(Beginning of DATASET)

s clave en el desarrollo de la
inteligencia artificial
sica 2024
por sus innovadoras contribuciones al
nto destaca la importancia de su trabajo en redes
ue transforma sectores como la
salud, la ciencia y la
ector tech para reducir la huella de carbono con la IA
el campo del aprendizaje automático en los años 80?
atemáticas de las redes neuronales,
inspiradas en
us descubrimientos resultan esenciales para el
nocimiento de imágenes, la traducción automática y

(End of DATASET)

DIRECTIONS: Print out the data exactly once more.

YOUR SOLUTION:
s clave en el desarrollo de la
inteligencia artificial
sica 2024
por sus innovadoras contribuciones al
nto destaca la importancia de su trabajo en redes
ue transforma sectores como la
salud, la ciencia y la
ector tech para reducir la huella de carbono con la IA
el campo del aprendizaje automático en los años 80?
atemáticas de las redes neuronales,
inspiradas en
us descubrimientos resultan esenciales para el
nocimiento de imágenes, la traducción automática y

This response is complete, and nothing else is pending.